A expertise em destruir aquilo que sempre foi depredado não é das elites, mas das classes menos favorecidas: é preciso que um negro difame as próprias bases do seu pertencimento, que o pobre desprestigie outro pobre tão logo ascenda a uma classe social superior. Não se pode negar que o golpe contra a democracia é também reflexo de uma luta de classes irrefreável demonstrada em panelaços nas varandas de Higienópolis e no desfile de camisas em verde e amarelo nas avenidas nobres deste país.

Pobre de direita é uma classificação usual daqueles que renegam a sua própria sensibilidade diante de um estado que não ampara. É, antes de tudo, a soberba de quem diz não precisar de auxílios, esmolas. É este o Brasil que jovens como Fernando Holiday e Kim Kataguiri querem. É este o Brasil de Temer, reduzido às dimensões de Lilipute, ilha imaginária do romance Viagens de Gulliver, do escritor inglês Jonathan Swift, onde os habitantes medem apenas seis polegadas. Pequenos como os ideais da direita brasileira.

Diante da obsessão contra as cotas, contra o vitimismo, contra o Dia da Consciência Negra, Fernando Holiday se notabilizará também por apoiar João Doria, prefeito eleito de São Paulo.
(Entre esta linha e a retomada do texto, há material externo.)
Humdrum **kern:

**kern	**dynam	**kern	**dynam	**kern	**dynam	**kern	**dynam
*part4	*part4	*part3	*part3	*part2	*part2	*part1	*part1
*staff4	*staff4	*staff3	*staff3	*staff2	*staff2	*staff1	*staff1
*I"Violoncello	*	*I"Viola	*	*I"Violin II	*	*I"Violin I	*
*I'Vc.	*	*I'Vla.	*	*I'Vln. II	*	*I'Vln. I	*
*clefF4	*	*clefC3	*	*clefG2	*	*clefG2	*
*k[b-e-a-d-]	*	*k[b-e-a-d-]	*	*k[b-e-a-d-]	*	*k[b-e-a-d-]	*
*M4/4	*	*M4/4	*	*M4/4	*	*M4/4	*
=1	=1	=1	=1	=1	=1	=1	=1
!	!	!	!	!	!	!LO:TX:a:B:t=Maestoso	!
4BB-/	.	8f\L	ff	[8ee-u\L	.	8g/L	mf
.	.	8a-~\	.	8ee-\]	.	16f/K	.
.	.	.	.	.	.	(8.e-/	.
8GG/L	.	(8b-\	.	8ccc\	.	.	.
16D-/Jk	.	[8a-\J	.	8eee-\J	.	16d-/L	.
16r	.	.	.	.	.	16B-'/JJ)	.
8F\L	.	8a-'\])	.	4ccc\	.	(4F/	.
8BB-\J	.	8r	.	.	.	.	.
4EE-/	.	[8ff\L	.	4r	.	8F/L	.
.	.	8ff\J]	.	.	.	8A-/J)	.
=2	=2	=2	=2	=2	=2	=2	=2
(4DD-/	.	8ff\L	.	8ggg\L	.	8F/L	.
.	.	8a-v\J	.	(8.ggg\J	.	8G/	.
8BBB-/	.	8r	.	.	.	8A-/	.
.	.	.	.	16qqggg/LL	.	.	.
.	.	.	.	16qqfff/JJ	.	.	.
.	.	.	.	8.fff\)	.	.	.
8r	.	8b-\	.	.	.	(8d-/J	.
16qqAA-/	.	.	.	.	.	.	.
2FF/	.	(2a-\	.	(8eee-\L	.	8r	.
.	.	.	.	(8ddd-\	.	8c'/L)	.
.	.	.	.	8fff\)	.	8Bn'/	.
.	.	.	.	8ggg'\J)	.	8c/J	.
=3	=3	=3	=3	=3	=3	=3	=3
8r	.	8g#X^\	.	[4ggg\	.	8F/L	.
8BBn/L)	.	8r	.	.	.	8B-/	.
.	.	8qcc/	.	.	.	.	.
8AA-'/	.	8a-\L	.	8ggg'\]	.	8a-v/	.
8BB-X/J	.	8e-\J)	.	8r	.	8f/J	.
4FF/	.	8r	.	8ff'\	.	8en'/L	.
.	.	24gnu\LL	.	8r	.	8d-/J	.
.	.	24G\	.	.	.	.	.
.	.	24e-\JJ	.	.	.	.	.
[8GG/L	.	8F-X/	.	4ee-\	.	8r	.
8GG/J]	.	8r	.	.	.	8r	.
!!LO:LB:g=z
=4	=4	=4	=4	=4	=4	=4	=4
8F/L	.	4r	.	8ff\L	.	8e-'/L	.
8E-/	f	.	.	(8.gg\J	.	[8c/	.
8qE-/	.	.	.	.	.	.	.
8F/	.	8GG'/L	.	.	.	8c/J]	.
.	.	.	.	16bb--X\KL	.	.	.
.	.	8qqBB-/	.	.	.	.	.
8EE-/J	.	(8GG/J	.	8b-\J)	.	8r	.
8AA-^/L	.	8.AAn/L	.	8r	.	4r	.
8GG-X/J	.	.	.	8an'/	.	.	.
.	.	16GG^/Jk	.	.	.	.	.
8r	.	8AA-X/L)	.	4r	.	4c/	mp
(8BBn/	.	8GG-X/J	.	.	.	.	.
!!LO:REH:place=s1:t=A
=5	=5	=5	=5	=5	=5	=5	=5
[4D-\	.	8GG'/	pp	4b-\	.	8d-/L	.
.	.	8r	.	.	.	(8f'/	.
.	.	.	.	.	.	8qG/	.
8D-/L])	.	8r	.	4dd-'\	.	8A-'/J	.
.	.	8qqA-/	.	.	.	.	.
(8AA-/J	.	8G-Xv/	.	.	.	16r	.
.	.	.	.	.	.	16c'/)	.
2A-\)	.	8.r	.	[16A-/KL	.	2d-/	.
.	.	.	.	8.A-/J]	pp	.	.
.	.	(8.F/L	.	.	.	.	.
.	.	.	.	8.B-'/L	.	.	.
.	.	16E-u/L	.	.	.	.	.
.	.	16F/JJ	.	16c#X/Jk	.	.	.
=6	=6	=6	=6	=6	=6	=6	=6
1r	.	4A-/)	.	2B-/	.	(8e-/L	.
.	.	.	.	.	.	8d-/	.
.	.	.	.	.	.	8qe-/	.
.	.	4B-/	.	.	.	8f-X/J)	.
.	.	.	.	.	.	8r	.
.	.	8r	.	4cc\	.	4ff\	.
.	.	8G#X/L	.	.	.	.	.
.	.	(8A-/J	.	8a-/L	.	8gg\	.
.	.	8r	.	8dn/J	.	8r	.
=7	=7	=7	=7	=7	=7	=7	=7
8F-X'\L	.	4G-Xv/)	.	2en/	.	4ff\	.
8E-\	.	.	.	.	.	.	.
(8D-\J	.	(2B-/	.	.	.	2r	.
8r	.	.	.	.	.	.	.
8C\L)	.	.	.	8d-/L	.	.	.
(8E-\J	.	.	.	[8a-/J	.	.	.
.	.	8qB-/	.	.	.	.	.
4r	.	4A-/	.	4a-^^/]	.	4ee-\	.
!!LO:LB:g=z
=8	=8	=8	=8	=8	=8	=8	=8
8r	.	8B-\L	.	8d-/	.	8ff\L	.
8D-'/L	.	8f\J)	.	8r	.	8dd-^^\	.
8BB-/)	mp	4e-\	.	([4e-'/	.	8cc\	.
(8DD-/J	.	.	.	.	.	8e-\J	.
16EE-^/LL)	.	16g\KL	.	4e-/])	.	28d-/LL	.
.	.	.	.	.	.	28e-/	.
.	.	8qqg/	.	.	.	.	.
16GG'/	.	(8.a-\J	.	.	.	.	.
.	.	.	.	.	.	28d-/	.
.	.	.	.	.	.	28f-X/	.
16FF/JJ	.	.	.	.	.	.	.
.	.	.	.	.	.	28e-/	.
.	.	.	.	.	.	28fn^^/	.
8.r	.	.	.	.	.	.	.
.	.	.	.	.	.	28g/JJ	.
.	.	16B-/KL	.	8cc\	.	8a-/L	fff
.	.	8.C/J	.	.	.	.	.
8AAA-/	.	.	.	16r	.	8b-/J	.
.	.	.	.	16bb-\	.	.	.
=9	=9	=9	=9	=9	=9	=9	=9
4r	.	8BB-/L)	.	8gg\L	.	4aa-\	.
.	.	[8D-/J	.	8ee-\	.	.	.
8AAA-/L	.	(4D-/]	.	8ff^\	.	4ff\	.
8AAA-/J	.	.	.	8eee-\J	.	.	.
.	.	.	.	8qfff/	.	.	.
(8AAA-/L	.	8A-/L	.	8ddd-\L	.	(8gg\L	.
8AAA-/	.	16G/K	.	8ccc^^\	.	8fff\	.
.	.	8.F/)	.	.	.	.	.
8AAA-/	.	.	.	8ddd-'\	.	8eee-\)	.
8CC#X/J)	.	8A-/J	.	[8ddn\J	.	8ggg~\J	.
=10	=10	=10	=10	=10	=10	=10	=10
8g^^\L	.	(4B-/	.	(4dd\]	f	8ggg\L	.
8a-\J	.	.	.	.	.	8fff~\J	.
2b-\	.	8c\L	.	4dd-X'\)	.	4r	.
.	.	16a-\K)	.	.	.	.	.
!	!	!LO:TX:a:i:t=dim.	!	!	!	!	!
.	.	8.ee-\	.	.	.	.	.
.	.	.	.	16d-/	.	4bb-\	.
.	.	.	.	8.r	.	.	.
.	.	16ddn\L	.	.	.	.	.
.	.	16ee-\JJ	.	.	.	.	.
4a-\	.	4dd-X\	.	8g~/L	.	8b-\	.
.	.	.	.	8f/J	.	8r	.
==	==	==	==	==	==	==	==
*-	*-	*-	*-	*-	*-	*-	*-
Os dois são autores da ideia de extinção das secretarias para LGBTS e negros. Ninguém ignora que ele, negro, já afirmou que estas minorias não devem ter menos direitos, mas também não devem ter direitos a mais. Direitos a mais… Num país que traficou negros da África, os antepassados de boa parte da população, durante 300 anos; numa terra onde pulula o racismo e a injúria racial; no Brasil onde um negro consegue rechaçar a própria negritude. Parece piada de mal gosto.

Mailson Ramos é relações públicas e editor do site Nossa Política.